Comme Claude Allègre, j’ai une véritable passion pour la civilisation américaine. Son éducation, sa culture, ses valeurs. Car on aura beau dire, les Américains, eux, savent inculquer à leurs bambins les véritables valeurs. Le culte de l’actionnariat ; la recherche du profit. Aussi entrent-ils dans la « bataille de l’Intelligence » infiniment mieux armés que leurs petits collègues européens, archaïques et frileux.
Il y a quelques années encore, comme tous les enfants (si l’on excepte bien sûr les enfants sans réel pouvoir d’achat, comme par exemple les 700 000 orphelins d’Ethiopie ou le million d’orphelins de l’Ouganda), comme tous les enfants, disais-je, les enfants américains investissaient bêtement l’argent qu’ils avaient pu gagner dans toutes sortes de gadgets. Des fringues, des CD, des consoles de jeu. Aujourd’hui, ils savent les jouer en Bourse. Comme des grands. La proportion d’adolescents de 12 à 17 ans qui achètent des actions est ainsi passée de 7% au début de 1998 à 11% en 1999.
L’information laisse songeur. D’où a bien pu leur venir cette idée-là ? Pourquoi ne courent-ils pas après une charmante petite camarade de classe, comme vous et moi à cet âge-là ? (Une occupation plus enthousiasmante, vous en conviendrez, que l’achat d’actions BNP le nez sur un clavier). Votre chroniqueur s’est renseigné : si les enfants prennent goût au marché boursier, c’est pour avoir participé à des jeux à l’école, et notamment au plus célèbre d’entre eux, le Stock Market Game (« le Jeu de la Bourse »), un jeu organisé chaque année dans les écoles par l’Association des Professionnels de la Bourse. Les enfants reçoivent 100 000 dollars virtuels à investir dans les actions cotées à Wall Street, sur la Bourse électronique Nasdaq et l’American Stock Exchange. Ils doivent également rédiger une dissertation sur ce qu’ils ont appris sur l’économie en général et sur le marché boursier en particulier.
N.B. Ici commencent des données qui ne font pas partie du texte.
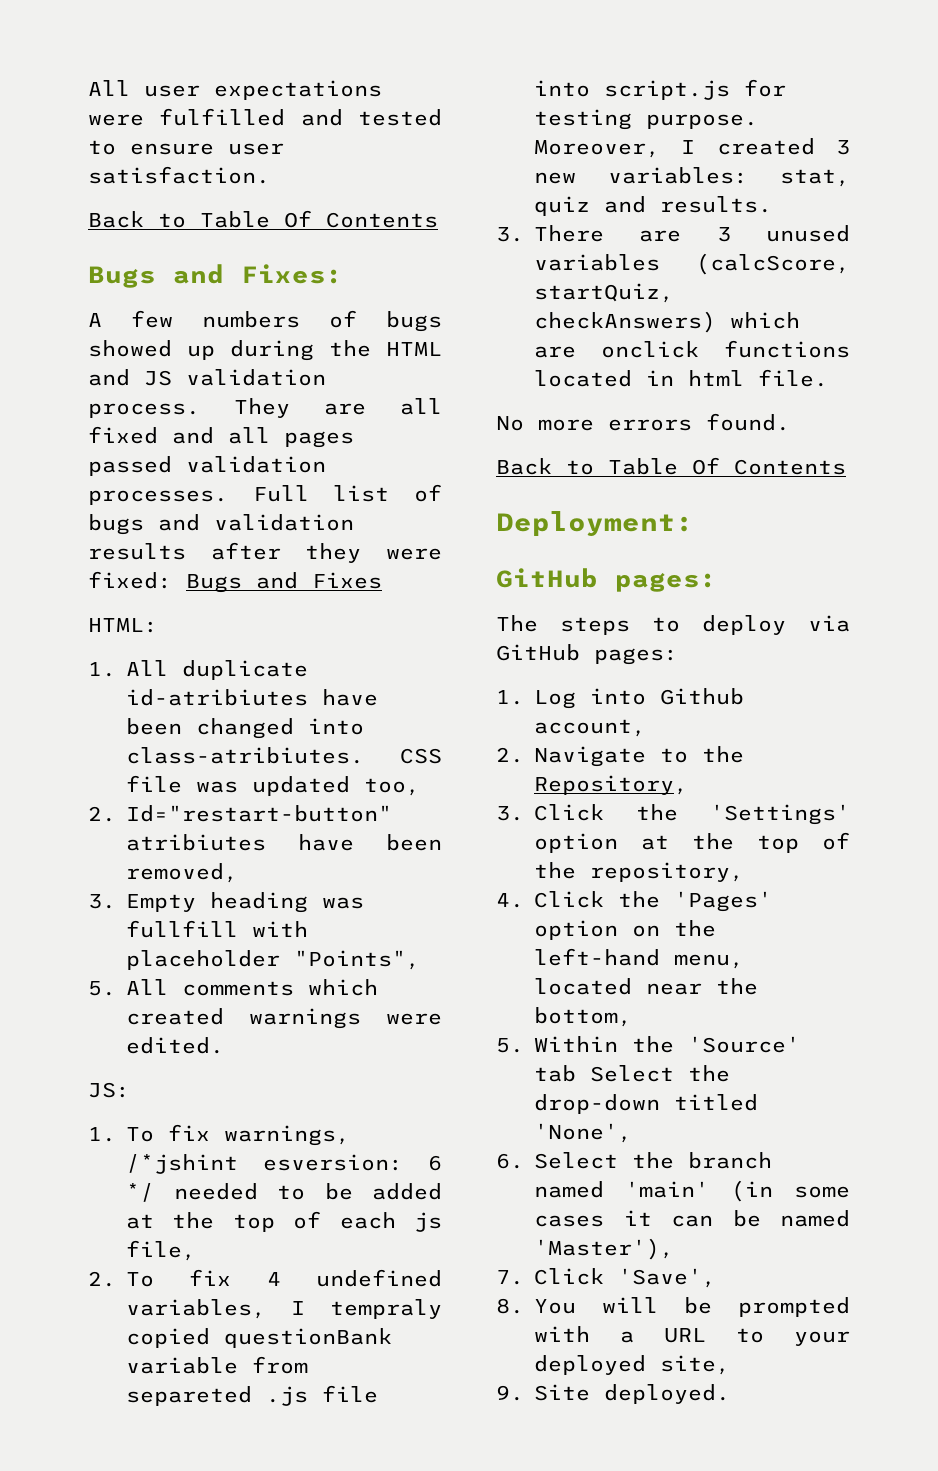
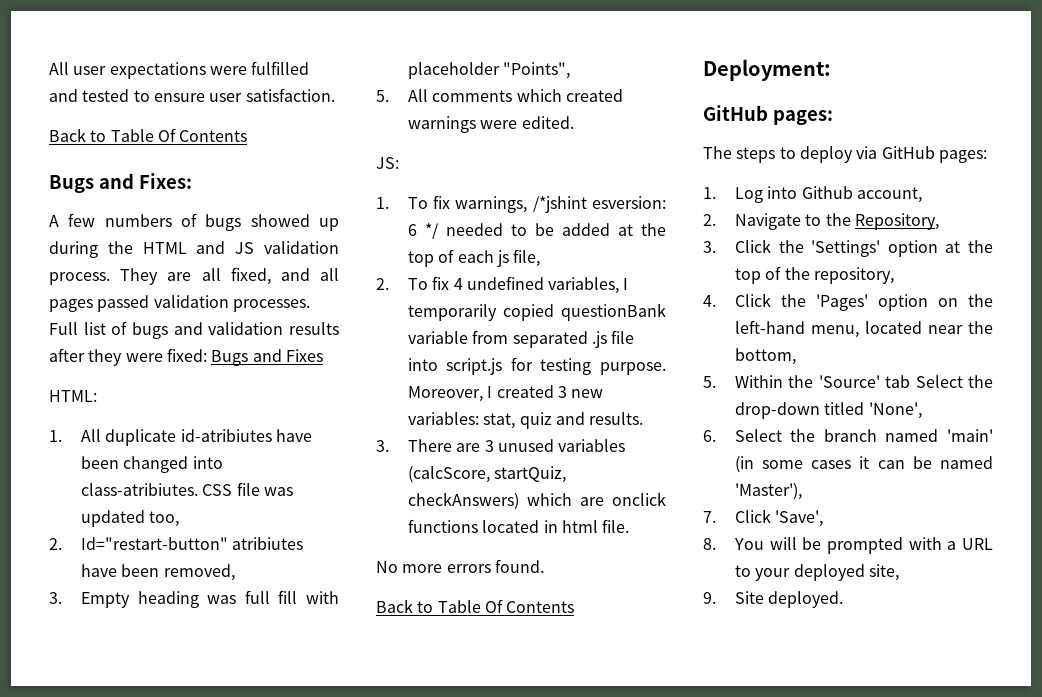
[88,426,158,444] fixed -> [230,267,271,285] fixed,
[126,920,238,938] fullfill -> [244,590,298,604] full fill
[330,1299,442,1319] tempraly -> [407,304,497,321] temporarily
[126,1386,252,1406] separeted -> [512,331,588,348] separated

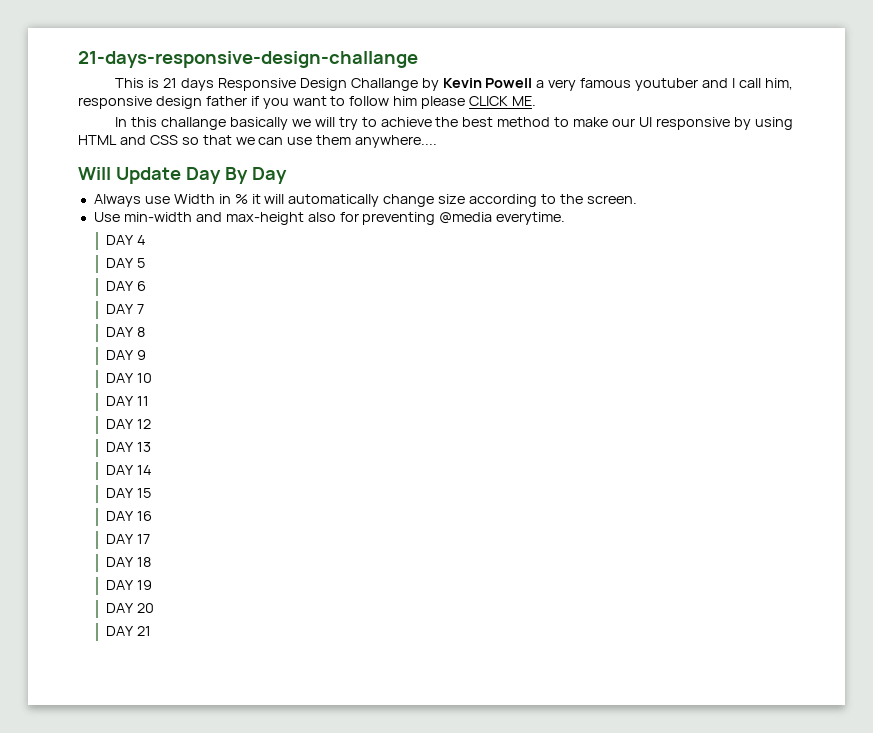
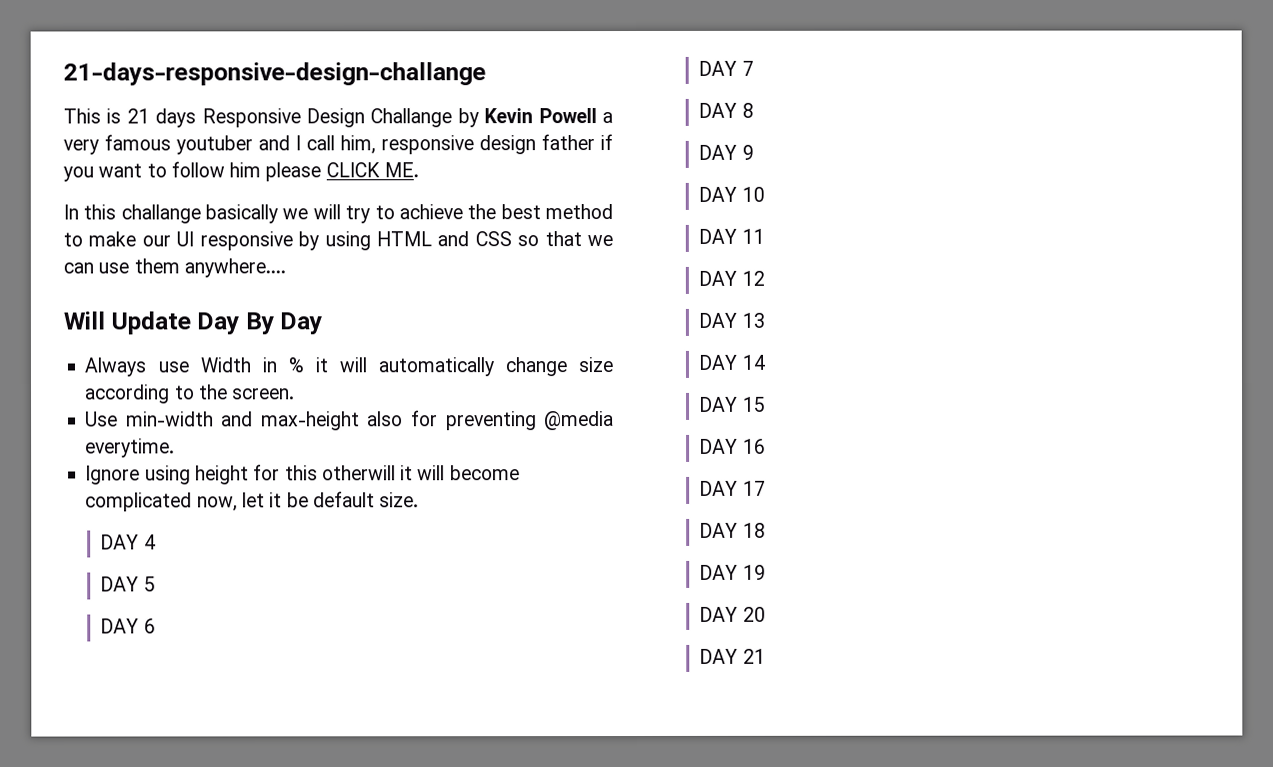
(566, 218) none -> [85,464,520,485] [85,491,420,512] // Ignore using height for this otherwill it will become complicated now, let it be default size.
Bizarre que Claude Allègre n’ait pas encore importé cette ânerie-là ; c’est sacrément « innovant », pourtant, comme idée. Ça aiderait même drôlement la France dans la bataille de l’Intelligence pour la Société de l’Information du Plein-Emploi.
Car en attendant que les socialistes comblent cet inquiétant retard et introduisent enfin à l’école le monde merveilleux de la finance, les Etats-Unis confortent encore leur avance. Pour aider les enfants à apprendre à investir - le premier besoin de l’enfant, quoiqu’en pensent certains parents -, la maison de courtage Salomon Smith Barney organise elle aussi des classes et des jeux dans des écoles. Sa vice-présidente avoue d’ailleurs sa surprise face au niveau d’expertise de certains élèves, dont les recherches leur permettent « de reconnaître la différence entre le clinquant et les investissements prudents sur le long terme. Beaucoup sont conscients que les valeurs Internet peuvent reculer ».
Alors, encouragés par un marché en ascension permanente (le Dow Jones a quasiment triplé en moins de cinq ans), par leurs performances au Stock Market Game et très souvent par leurs parents (environ 41% des ménages américains jouent en Bourse), bon nombre d’enfants quittent le virtuel pour devenir de véritables boursicoteurs. Depuis 1997, les comptes ouverts par des parents pour leurs enfants ont augmenté de 22% chez Salomon Smith Barney.
Les goûts de ces investisseurs en herbe en matière de mode, de jeux ou de gadgets dictent souvent leurs achats. Ils placent leur argent dans les actions des produits qu’ils consomment comme Nike, Gap, Disney ou McDonald’s. Finalement, quand on y pense, les actions Nike valent moins cher que certaines paires de baskets. Et elles s’usent nettement moins. Les ados « les plus high tech » choisissent quant à eux les actions de Nokia, dont ils utilisent les téléphones portables, Microsoft, Intel, Amazon.com ou Yahoo. Mais au-delà des noms les plus connus, les enfants savent, nous dit-on, « reconnaître la valeur » de titres comme ceux de Lucent, Sun Microsystems ou Cisco.
Gageons qu’ils n’auront aucun mal à résoudre le problème qui leur sera proposé au prochain examen du brevet : « Deux entreprises pétrolières A (75000 employés) et B (90.000 employés) lancent chacune une OPE hostile contre l’autre. L’évolution du cours des actions et les parités d’échange sont indiqués dans le tableau fourni ci-contre. Combien de milliers d’employés le patron de A doit-il licencier pour que le projet A crée autant de valeur pour l’actionnaire que le projet B ? ».
Le corrigé sera jusque là tenu secret, bien à l’abri dans le bureau d’un certain Philippe Jaffré.